それで1943年4月18日、ワルシャワ・ゲットーのユダヤ人が立ち上がってドイツ軍に対して戦闘を開始した。
このとき勝利したことで、ある女性指導者はこう思った。
「最高の喜びだった。明日のことなど気にならなかった。我々ユダヤ人闘士は奇跡だと小躍りしていた。
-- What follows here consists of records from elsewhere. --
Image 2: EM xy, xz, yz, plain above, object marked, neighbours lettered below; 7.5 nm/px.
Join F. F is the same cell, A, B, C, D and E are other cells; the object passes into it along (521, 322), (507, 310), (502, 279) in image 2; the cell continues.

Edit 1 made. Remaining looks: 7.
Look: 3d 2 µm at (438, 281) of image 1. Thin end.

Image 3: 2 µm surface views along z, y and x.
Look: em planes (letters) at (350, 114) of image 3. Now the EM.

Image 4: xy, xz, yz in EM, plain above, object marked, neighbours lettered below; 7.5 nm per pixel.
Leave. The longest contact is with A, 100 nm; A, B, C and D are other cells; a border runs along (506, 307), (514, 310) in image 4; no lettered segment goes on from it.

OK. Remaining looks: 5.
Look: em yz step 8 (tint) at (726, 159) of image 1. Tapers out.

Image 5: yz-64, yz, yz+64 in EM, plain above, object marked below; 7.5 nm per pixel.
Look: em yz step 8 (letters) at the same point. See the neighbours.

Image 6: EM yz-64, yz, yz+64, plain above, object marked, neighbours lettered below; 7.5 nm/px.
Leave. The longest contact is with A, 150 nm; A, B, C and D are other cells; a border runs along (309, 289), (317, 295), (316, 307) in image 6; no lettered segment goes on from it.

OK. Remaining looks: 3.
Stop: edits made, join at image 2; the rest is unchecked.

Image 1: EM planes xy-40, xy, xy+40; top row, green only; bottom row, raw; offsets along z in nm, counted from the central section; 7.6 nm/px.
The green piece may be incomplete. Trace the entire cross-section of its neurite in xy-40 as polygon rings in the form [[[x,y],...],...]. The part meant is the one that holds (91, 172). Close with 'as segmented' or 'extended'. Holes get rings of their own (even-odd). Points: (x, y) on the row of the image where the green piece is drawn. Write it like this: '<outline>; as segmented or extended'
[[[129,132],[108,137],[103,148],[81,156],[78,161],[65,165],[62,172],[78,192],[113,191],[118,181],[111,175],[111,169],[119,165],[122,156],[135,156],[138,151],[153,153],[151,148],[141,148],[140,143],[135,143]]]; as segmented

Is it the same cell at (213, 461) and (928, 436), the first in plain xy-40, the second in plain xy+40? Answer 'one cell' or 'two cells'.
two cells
手作りの火炎瓶と手りゅう弾に恐れおののいて、無敵の勇者だったはずのドイツ兵どもが退却したのだ」
でも、ワルシャワ・ゲットー蜂起の栄光はこの一瞬で終了。
手作りの火炎瓶・手りゅう弾で武装したレジスタンスでは、本気になったドイツ軍に勝つこと不可能だった。
ゲットーの電気や水を完全に止めたうえで、ドイツ軍が火炎放射器をもって攻めてきたから、住民は建物の火災を消火することもできず、地下壕へ逃げ込むしかなかった。
そのあと一方的な虐殺が始まる。
ドイツ軍は一つずつ地下壕を発見していって手りゅう弾や催涙ガスを地下壕に放り投げ、ユダヤ人たちが這い出てきたところを掃討して片づけていった。
ワルシャワ・ゲットー蜂起では1万人以上のユダヤ人が殺害されて、生き残った数万人も強制収容所へ送られて殺害された。
全体的には目を覆うほどの悲劇でも栄光の光はある。
この蜂起はユダヤ人にとっては、ナチス=ドイツの迫害に対して初めて武力で戦いを挑んだという輝かしい意義があり、これがイスラエル建国への大きなモチベーションになった。
「国なき民」としてヨーロッパ各国で迫害を受けてきたユダヤ人は、母国を持ったことで、やっとその差別や苦しみから解放されたのだ。